Kitabı daha ön siparişteyken almıştım ve YKY etiketiyle 22₺ etiket fiyatıyla bizlerle buluştu. Aslında herkes gibi bende ciltli çıkar diye bekledim ama maalesef ki YKY politikası bize bu kitabı baya uygun bir fiyatla ve baya baya kalitesi tartışılır şekilde sundu. Bu konuya girmek istemiyorum.. Kitabın heyecanı bende bambaşka şuan.. Kitap Kasım 2016 başlarında çıktı ve Kasım ortalarında da ikinci baskıyı sundu. Bunu görmek o kadar güzel ki! Kitabın baskısının tükenmesi ve tükenen baskılarla, yeni baskıların çıkması çok büyük bir heyecan bence.. Harry Potter ateşi tüm dünyada yanıyor..

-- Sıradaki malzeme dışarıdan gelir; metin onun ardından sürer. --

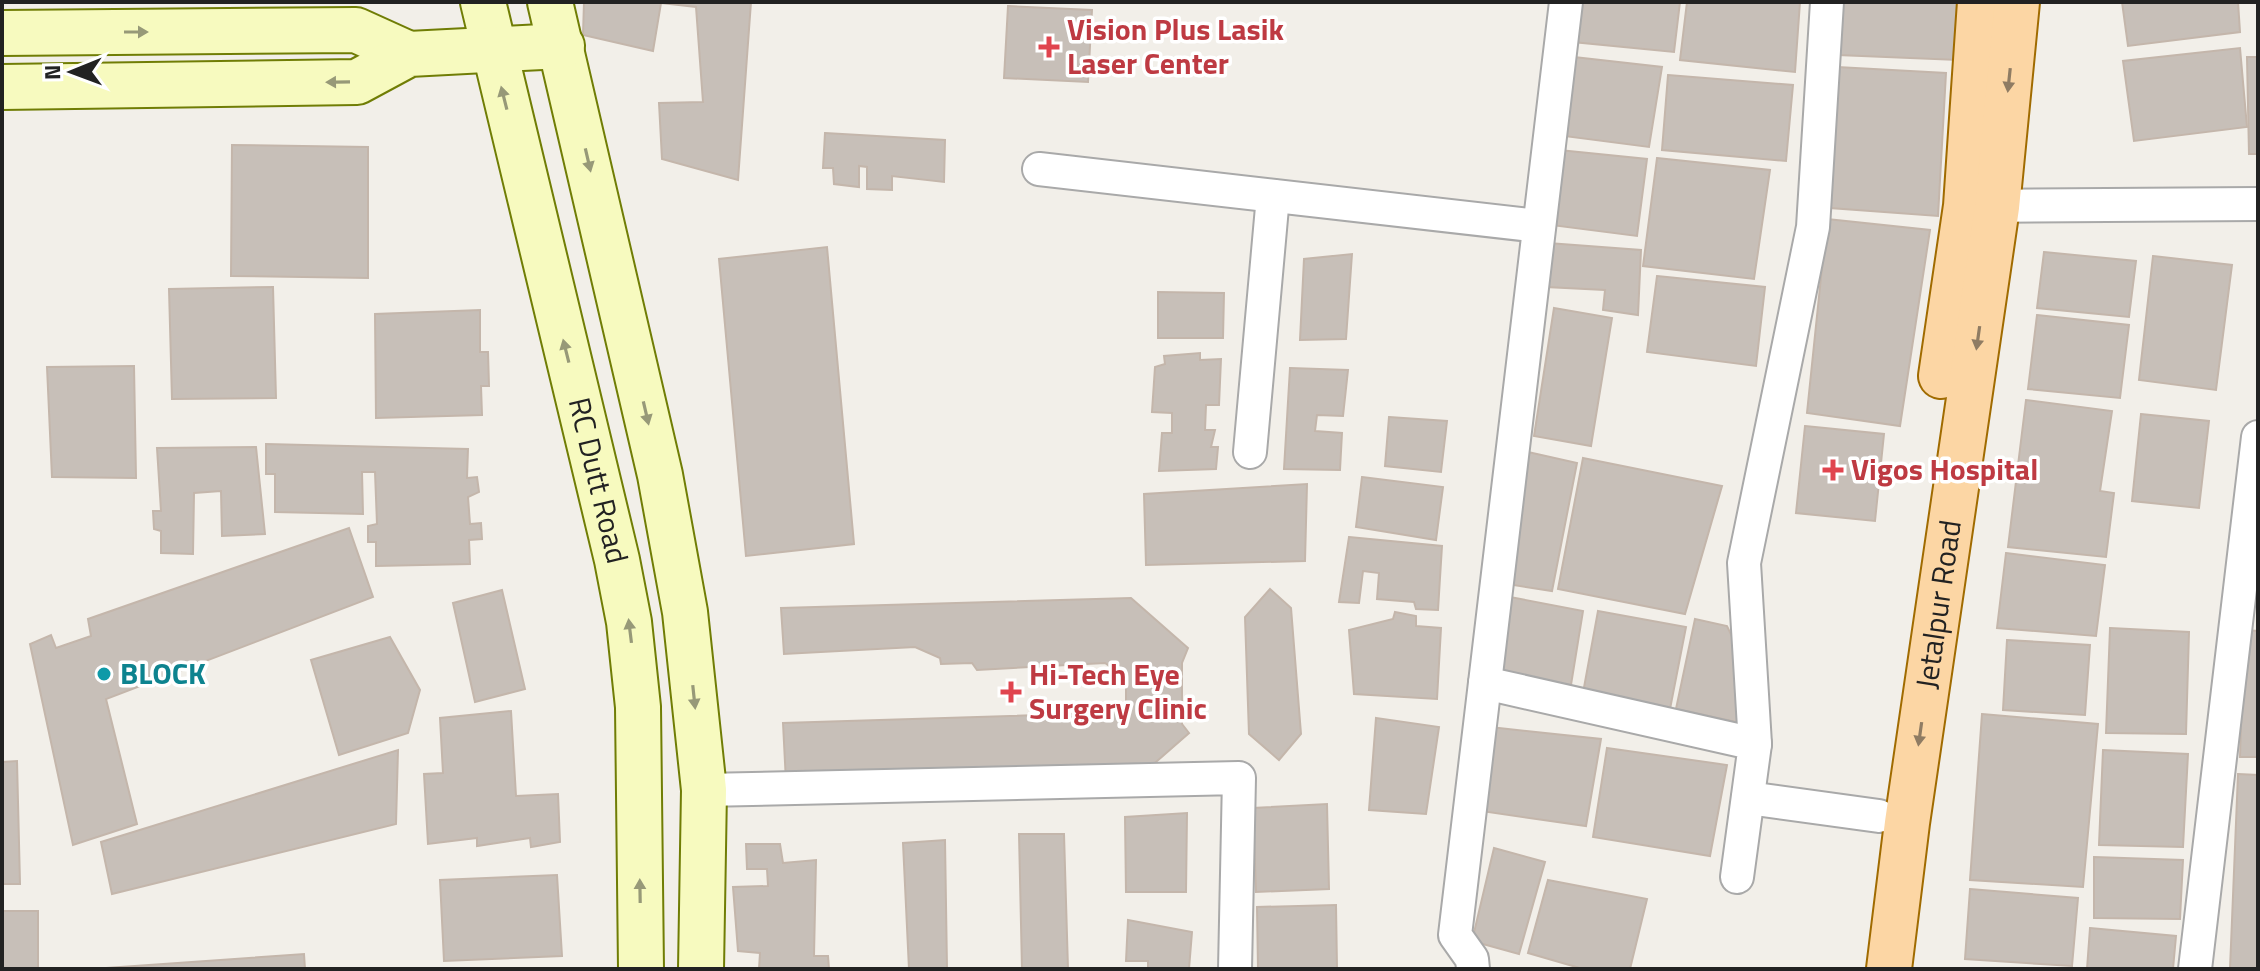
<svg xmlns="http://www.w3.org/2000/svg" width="2260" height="971" font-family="'Titillium Web',sans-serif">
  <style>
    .building { fill: #c7bfb8; stroke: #c4b6ab; stroke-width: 2 }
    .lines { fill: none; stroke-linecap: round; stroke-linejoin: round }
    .street-casing { stroke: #a9a9a9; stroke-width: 36 }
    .secondary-casing { stroke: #707d05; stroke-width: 48 }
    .primary-casing { stroke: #a06b00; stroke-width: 48 }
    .street { stroke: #fff; stroke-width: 32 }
    .secondary { stroke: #f7fabf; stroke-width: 44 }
    .primary { stroke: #fcd6a4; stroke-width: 44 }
    .oneway { fill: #979978 }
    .oneway2 { fill: #8f7c63 }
    .health-dot { fill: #e0444e; stroke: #fff; stroke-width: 3 }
    .culture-dot { fill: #0f9aa8; stroke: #fff; stroke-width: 3 }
    .labels { text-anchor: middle; stroke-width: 7; stroke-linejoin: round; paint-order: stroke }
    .health-label { font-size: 30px; font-weight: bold; fill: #be3a42; stroke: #fff; text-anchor: start }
    .street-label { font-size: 30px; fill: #222; stroke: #fff }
    .culture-label { font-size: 30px; font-weight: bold; fill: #0d838f; stroke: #fff; text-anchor: start }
  </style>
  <rect width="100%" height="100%" fill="#f2efe9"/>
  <g class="building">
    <polygon points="584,2 751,2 738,180 662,159 659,103 703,102 696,7 661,3 653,51 583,35"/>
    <polygon points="1578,2 1680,2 1674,52 1573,42"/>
    <polygon points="1687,2 1800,2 1795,72 1680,60"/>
    <polygon points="1839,2 1960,2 1958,60 1838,55"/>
    <polygon points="2122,2 2238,2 2240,32 2128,46"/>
    <polygon points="1008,6 1092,10 1088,82 1004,78"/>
    <polygon points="2240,48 2247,127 2134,141 2123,61"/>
    <polygon points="1574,57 1662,67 1649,147 1564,136"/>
    <polygon points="2247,57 2258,57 2258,154 2249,154"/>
    <polygon points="1837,67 1946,73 1938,216 1830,208"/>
    <polygon points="1668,75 1793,85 1786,161 1662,150"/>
    <polygon points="825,133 945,140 944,182 892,176 892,190 867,189 867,167 859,166 859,187 834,184 833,168 823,168"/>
    <polygon points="232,145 368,147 368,278 231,276"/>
    <polygon points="1559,150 1647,159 1637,236 1551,225"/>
    <polygon points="1657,158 1770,170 1754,279 1643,266"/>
    <polygon points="1827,219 1930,230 1900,426 1807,413"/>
    <polygon points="1548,243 1641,250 1638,315 1603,310 1605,290 1546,287"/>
    <polygon points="827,247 854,544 746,556 719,259"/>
    <polygon points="2044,252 2136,261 2129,317 2037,308"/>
    <polygon points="1352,254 1346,339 1300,340 1304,259"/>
    <polygon points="2153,256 2232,265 2216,390 2139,380"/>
    <polygon points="1657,276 1765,287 1756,366 1647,352"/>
    <polygon points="273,287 276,398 172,399 169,289"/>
    <polygon points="1158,292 1224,293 1223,338 1158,338"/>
    <polygon points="1554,308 1612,318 1591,446 1534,436"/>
    <polygon points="480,310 480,352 488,352 489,386 481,386 482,415 376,418 375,314"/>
    <polygon points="2037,315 2129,325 2120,398 2028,389"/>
    <polygon points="1200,353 1200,360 1221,359 1219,405 1206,405 1205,430 1215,430 1211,447 1218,447 1216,469 1159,471 1162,433 1172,433 1172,413 1152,412 1155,367 1165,364 1164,356"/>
    <polygon points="134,366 136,478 52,477 47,367"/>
    <polygon points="1290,368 1348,370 1343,416 1317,415 1315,431 1342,433 1340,470 1284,469"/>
    <polygon points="2026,400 2112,411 2100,491 2114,493 2106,557 2008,547"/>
    <polygon points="2141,414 2209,421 2199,508 2132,501"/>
    <polygon points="1389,417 1447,421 1441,472 1385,466"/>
    <polygon points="1805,426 1884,434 1875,521 1796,513"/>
    <polygon points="266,444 468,449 467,478 477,477 479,492 468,497 470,524 481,523 482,539 469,540 470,564 376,566 376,542 368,542 368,526 377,524 375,472 362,472 363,514 275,512 275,474 266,474"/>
    <polygon points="256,447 265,534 222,536 221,491 194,493 193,554 161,553 161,531 154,529 153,511 161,511 157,448"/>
    <polygon points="1528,452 1577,463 1552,591 1507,584"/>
    <polygon points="1583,458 1722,486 1685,614 1558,589"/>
    <polygon points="1362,477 1443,487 1436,540 1356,527"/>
    <polygon points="1307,484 1305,561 1146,565 1144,494"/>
    <polygon points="349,528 373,597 106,699 137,824 73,845 30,644 51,635 56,648 91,636 88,619"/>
    <polygon points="1349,537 1442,546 1438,610 1416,609 1414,602 1377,599 1379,573 1363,571 1359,603 1339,602"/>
    <polygon points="2006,553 2105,565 2096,636 1997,628"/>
    <polygon points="1270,589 1291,608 1301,734 1279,760 1249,734 1245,617"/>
    <polygon points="502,590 525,689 475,702 453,603"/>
    <polygon points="1510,597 1583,611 1570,691 1498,673"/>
    <polygon points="1131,598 1188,648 1182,663 1182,724 1189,733 1140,776 786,782 783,723 1102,713 1126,707 1126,678 1105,663 977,670 972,663 941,664 940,658 915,647 784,654 781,608"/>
    <polygon points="1598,611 1686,627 1670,709 1583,693"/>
    <polygon points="1395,612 1416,616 1416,626 1441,628 1437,699 1354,694 1349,630 1393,619"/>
    <polygon points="1695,619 1727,626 1739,651 1741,723 1676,709"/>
    <polygon points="2110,628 2189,632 2186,734 2106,733"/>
    <polygon points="2244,630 2258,631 2258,757 2240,757"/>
    <polygon points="390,637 420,690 408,733 339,755 311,660"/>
    <polygon points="2007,640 2090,645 2085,715 2003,710"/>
    <polygon points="511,711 516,796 558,794 560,842 531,847 530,838 477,846 477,838 428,844 424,774 443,773 440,718"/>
    <polygon points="1982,714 2098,724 2083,887 1970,880"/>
    <polygon points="1376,718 1439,727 1426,814 1369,810"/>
    <polygon points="1490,727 1601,739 1586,826 1481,811"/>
    <polygon points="1607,748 1727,765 1710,856 1593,837"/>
    <polygon points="398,750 396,824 112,894 101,842"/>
    <polygon points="2103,750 2188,754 2183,847 2099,845"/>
    <polygon points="17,761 20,884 2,884 2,762"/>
    <polygon points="2238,774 2258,775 2258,969 2230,969"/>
    <polygon points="1327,804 1329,889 1256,892 1253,808"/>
    <polygon points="1187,813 1186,892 1126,892 1125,817"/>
    <polygon points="1019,834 1064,834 1068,969 1022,969"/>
    <polygon points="945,840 947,969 909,969 903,843"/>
    <polygon points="746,844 780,844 783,863 816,860 814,956 828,956 829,969 759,969 760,953 738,951 733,887 768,886 767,869 747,869"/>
    <polygon points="1494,848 1545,862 1519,954 1472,941"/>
    <polygon points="2094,857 2183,860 2180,919 2094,918"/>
    <polygon points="557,875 562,956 444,961 440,880"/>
    <polygon points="1548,880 1647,899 1630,969 1583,969 1528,953"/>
    <polygon points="1970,889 2078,898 2072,966 1965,959"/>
    <polygon points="1336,905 1337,969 1258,969 1257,907"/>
    <rect x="2" y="911" width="36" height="58"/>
    <polygon points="1128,920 1192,932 1189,969 1148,969 1148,961 1126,961"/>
    <polygon points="2090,928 2176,936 2173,969 2087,969"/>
    <polygon points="304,954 305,969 106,968"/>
  </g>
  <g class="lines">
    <defs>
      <g id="street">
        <polyline points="1039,169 1539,226"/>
        <polyline points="1977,206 2258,204"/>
        <polyline points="1250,452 1273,196"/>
        <polyline points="1485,683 1755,744 1737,877"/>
        <polyline points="1755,744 1744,563 1813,227 1827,2"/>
        <polyline points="704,790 1239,778 1235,969"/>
        <polyline points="1748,798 1879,816"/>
        <polyline points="1473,969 1472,959 1455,935 1566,2"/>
        <polyline points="2195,969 2258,437"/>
      </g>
      <g id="secondary">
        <path id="s1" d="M483,2L617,560L629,622L638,707L641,969"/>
        <polyline points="550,2 660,475 685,612 704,790 701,969"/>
        <polyline points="2,33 356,30 409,54"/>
        <polyline points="2,87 357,82 409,54 562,46"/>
      </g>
      <g id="primary">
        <polyline points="1941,376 1966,206 1980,2"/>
        <path id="s2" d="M1889,969L1907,823L1997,207L2017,2"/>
      </g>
    </defs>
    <use href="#street" class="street-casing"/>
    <use href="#secondary" class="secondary-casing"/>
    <use href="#primary" class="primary-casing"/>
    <use href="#street" class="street"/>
    <use href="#secondary" class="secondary"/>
    <use href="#primary" class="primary"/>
  </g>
  <defs><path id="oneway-solid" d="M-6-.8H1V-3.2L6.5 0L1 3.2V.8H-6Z" transform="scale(2)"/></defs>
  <g class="oneway">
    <use href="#oneway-solid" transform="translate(136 32)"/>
    <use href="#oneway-solid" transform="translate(338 82) rotate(179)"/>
    <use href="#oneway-solid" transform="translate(504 98) rotate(-104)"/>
    <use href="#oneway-solid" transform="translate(588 160) rotate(77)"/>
    <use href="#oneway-solid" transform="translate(566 351) rotate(-104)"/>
    <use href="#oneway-solid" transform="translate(646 413) rotate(77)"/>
    <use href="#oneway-solid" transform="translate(630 631) rotate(-97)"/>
    <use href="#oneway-solid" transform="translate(694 697) rotate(84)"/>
    <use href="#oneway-solid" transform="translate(640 891) rotate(-91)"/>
  </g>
  <g class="oneway2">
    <use href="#oneway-solid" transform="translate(2009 80) rotate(96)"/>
    <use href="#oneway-solid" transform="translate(1978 338) rotate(98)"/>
    <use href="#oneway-solid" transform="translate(1920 734) rotate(98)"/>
  </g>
  <g class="health-dot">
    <path d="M1045 35h8v8h8v8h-8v8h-8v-8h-8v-8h8z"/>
    <path d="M1829 458h8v8h8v8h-8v8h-8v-8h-8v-8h8z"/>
    <path d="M1007 680h8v8h8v8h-8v8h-8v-8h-8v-8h8z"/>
  </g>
  <circle class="culture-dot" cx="104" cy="674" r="8"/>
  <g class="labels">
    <g class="health-label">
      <text x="1067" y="40">Vision Plus Lasik<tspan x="1067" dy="34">Laser Center</tspan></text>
      <text x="1851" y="480">Vigos Hospital</text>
      <text x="1029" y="685">Hi-Tech Eye<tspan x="1029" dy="34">Surgery Clinic</tspan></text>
    </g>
    <g class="street-label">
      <text dy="10" stroke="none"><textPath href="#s1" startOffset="492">RC Dutt Road</textPath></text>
      <text dy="10" stroke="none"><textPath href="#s2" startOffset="368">Jetalpur Road</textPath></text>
    </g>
    <g class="culture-label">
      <text x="120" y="684">BLOCK</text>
    </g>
  </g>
  <rect width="2260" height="971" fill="none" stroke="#222222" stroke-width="8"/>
  <g transform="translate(72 72) rotate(269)" stroke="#ffffff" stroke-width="6" paint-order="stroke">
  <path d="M0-6L14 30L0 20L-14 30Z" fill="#222222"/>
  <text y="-12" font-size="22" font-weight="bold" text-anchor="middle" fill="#222222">N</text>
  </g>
</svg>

Kitapla ilgili çok tartışmalar oldu. Sevenler oldu sevmeyenler oldu. Elbette herkes sevmek zorunda değil ama! Bilemiyorum. Bu kitabı ben çok sevdim ve sevmeyenlerin ne aradığından da emin değilim.

Öncelikle, Harry Potter serisi bir çocuk serisi. 7-10 yaş falan diyebileceğimiz yaşlara hitaben yazılmış ve bence bu kitabı okurken bunu göze alarak okumalıyız. Ayrıca kitap bir tiyatro metni. Yani zaten roman olarak çıkmadı ki karşımıza. Ne bekliyorduk ki. Zaten tiyatroda oynanabilecek bir metindi. Efektleri falan sizin hayal etmeniz lazım. En basit olarak ilk bölümde baykuşlar kullanılmış ama baykuşlar tiyatronun atmosferine uymayınca ikinci bölümde farklı yollar denenmiş baykuşlar için. Yani bu kitap, canlı oynanan bir oyun ve buna göre okunmalı bence. Tiyatroda sergilenen bir oyun gözüyle bakarak okunmalı. Çünkü bu bir tiyatro ve romanların önümüze koyduğu bol efektli bir sinema filmi değil maalesef.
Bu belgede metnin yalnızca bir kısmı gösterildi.